Four Actuaries and a Pension Plan: Tobash Plan Is a Non-Starter

Stephen Herzenberg |

Last week, the Public Employee Retirement Commission (PERC) released a cover memo and reports from four actuaries analyzing the newest public pension proposal championed by Governor Corbett, one put forward by Rep. Mike Tobash. We put out a press release and brief on this proposal Monday.

PERC’s 150-page doorstop was not light reading. As I said in a press call with reporters, the movie rights—”Four Actuaries and a Pension Plan”?—seems unlikely to fetch a high fee.

But the reports did fill an information vacuum that had existed on a pension proposal rumored about for months.

And if you read the reports carefully, they make a solid case that the Tobash plan—and the Corbett-Tobash variant adding in the governor’s proposed cuts in pension contributions over the next four years—are non-starters.

They would make little progress in reducing the state’s pension debt, while forcing draconian benefit cuts on future teachers, cafeteria workers, nurses, and state employees.

Estimates by two of the actuaries found that many employees would see cuts of 40% or more from the already reduced level of Act 120 benefits.

The actuary for SERS, Buck Consulting, also noted that the Tobash Plan could dig a deeper pension hole and cost taxpayers more money by lowering investment returns on SERS and PSERS assets. Last year, three actuaries estimated that Governor Corbett’s plan to provide new employees with 401(k)-type savings accounts would have had a $40 “transition cost” because it lowered investment returns. A Tobash transition cost equal to even a small fraction of $40 billion would more than wipe out any savings.
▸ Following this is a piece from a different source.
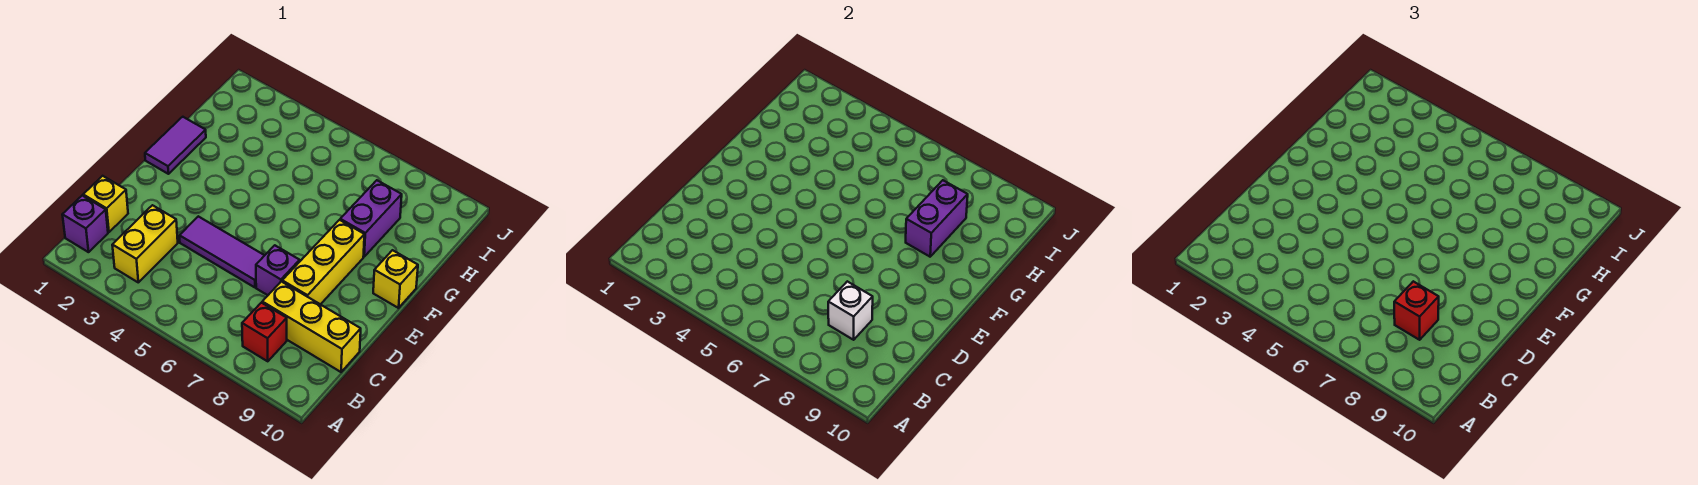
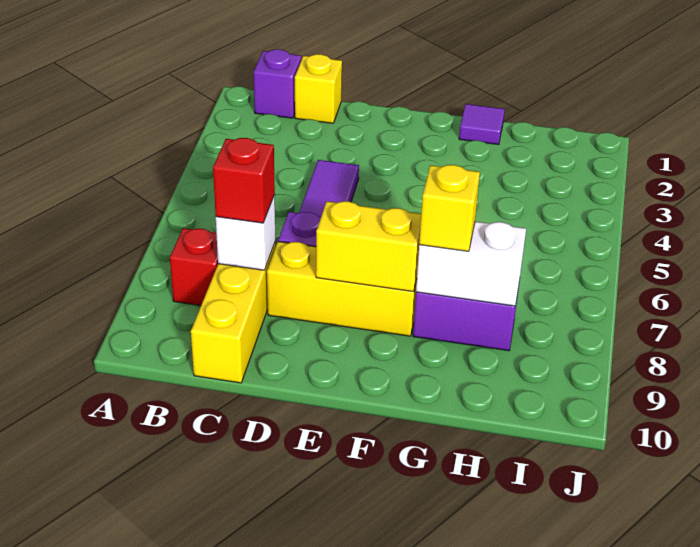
yellow 1x2 brick [112,205,178,282] -> yellow 1x2 brick moved to [316,201,421,292]
purple 1x2 tile [145,117,206,174] -> purple 1x1 tile [459,104,505,145]
yellow 1x1 brick [373,250,418,308] -> yellow 1x1 brick moved to [419,165,480,252]
purple 1x2 brick [906,180,968,257] -> white 1x2 brick [416,221,526,306]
Summarizing the results of these studies, PERC’s consulting actuary concluded, “For new employees, the loss of retirement security is greater than the value of the cost savings for the Commonwealth.”

The end of the KRC brief outlines a six-point framework for reform that would build on Act 120, including by incorporating elements of the pension proposals advanced by Representative Glen Grell and Senate Democrats. A starting point could be recapturing to shore up state pensions a portion of the $3 to $4 billion revenue lost annually because of corporate tax cuts since 2003.

Our press release and pension brief provide all the details, also pointing out that the Tobash plan would erode the quality of schools and state services by increasing turnover among talented mid-career professionals.